To the extent that Matthews might be read as concluding that no record required to be kept by law could satisfy the trustworthiness requirement of the business records exception, it would now conflict with the realities of today’s business world in which many, if not most, of the records of every business are required to be kept by some government edict.

Veytia-Bravo, 603 F.2d at 1191. This Court said nothing about "haphazard logging of sugar sales in the 1950s” but was merely saying that there are records, like the firearms records, that are required to be kept by law which may satisfy the trustworthiness requirement of the business records exception, unlike the logs here. Further, the majority’s statement regarding the "immediate computerized logging of sales” is unsupported by any authority or evidence.

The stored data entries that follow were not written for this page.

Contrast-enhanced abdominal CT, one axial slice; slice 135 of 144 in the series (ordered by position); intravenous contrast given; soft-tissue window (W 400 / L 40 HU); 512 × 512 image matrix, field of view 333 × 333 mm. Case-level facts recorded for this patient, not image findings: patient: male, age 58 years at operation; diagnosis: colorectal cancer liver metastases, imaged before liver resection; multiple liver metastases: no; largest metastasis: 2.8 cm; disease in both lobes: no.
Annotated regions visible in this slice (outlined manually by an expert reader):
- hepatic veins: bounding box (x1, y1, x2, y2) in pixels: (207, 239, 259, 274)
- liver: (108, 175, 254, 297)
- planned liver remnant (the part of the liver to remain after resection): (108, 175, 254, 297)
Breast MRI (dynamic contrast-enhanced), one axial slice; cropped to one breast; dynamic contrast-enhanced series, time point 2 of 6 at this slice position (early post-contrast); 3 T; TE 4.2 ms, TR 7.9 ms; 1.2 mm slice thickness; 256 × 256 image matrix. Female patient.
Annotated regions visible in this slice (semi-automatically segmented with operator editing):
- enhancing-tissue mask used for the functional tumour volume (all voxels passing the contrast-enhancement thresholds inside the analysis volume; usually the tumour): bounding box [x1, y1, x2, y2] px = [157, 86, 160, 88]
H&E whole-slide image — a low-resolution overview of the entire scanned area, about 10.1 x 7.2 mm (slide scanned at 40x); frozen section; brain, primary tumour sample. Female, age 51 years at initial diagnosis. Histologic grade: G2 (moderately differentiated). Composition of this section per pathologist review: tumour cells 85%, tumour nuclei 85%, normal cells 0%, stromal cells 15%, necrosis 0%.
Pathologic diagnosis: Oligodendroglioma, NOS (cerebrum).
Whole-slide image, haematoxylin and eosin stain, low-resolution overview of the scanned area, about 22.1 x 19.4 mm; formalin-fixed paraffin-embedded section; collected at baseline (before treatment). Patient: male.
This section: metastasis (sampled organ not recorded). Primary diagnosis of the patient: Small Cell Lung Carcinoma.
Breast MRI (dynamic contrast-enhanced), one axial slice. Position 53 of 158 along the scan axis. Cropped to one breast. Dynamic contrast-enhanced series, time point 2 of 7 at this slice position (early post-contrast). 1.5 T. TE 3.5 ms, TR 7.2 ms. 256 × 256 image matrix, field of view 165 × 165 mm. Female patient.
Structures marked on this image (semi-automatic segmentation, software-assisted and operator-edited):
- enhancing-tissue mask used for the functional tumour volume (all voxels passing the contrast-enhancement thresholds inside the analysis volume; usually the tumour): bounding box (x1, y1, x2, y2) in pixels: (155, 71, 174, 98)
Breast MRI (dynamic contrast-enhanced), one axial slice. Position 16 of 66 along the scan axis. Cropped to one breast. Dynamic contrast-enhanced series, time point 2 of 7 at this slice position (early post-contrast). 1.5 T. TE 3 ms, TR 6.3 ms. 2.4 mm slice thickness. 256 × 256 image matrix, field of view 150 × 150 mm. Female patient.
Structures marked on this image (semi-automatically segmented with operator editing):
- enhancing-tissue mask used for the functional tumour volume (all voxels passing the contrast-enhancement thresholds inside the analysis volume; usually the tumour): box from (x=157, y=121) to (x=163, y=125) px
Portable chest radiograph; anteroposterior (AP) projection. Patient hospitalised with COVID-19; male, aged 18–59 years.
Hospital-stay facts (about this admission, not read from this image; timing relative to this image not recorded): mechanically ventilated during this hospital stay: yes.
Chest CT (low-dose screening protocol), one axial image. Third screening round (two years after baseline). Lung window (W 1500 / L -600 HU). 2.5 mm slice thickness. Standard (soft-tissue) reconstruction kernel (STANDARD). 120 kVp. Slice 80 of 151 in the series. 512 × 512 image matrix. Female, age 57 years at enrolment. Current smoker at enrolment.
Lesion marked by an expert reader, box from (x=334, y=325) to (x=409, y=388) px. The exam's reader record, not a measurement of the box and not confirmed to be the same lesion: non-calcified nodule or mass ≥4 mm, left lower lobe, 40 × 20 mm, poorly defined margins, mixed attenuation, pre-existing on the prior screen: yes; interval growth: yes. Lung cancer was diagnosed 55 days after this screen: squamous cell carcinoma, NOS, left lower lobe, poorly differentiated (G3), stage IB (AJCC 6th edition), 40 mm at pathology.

. The majority is correct that the Texas Department of State Health Services "may impose an administrative penalty on a person who violates this chapter.” Tex. Health & Safety Code § 486.021. However, the Texas statute also provides that a "person is not liable for an act done or omission made in compliance with the requirements of Section 486.014 or 486.0141.” Tex. Health & Safely Code § 486.0145. Notably, Section 486.014 is the section providing that a retailer must require a purchaser to display identification, either a driver's license or some other form of identification containing a photograph and indicating the person is over age sixteen (we do not know the form of identification used or required here), sign for the purchase (not provided on all of the logs here nor identified as Towns’ signature on the others), and the information required to be recorded by the retailer, i.e., only the name, date, item and number of grams purchased. Tex. Health & Safety Code § 486.014. Thus, any liability for an act or omission in determining a purchaser’s identity or in accurately recording the transaction is specifically limited. See Tex. Health & Safety Code § 486.0145.

. The majority’s note that these certifications mimic an applicable federal form nearly word for word does not establish foundation. The majority is correct that the rule does not require anything more for criminal cases than for civil cases. However, the rule also does not require anything .less for authentication via certificate than it does for authentication via a qualified witness. Thus, whether by certificate or by qualified witness, a party must explain the record-keeping system of the organization and vouch that the requirements of the business records exception are met.

. 541 U.S. 36, 68, 124 S.Ct. 1354, 158 L.Ed.2d 177 (2004).

. I note that the majority also finds, without citation to authority, that the logs did not violate the right of confrontation because "requiring a driver’s license for purchases of pseudoephedrine deters crime” and the "state thus has a clear interest in businesses creating these logs that extends beyond their evidentiary value.” However, again, as discussed previously herein, we have no evidence that a driver's license was required, and a state's interest in the creation of records to deter crime does not allow a violation of the Confrontation Clause. The state most certainly would have an interest in a crime lab analyst creating records to deter crime, but the United States Supreme Court has found those records to be testimonial. Melendez-Diaz, 557 U.S. 305, 129 S.Ct. 2527.

. Notably, the Government concedes in its brief that purchasing multiple packages of pseudoephedrine from different stores is not illegal unless it exceeds the statutorily allowed amounts.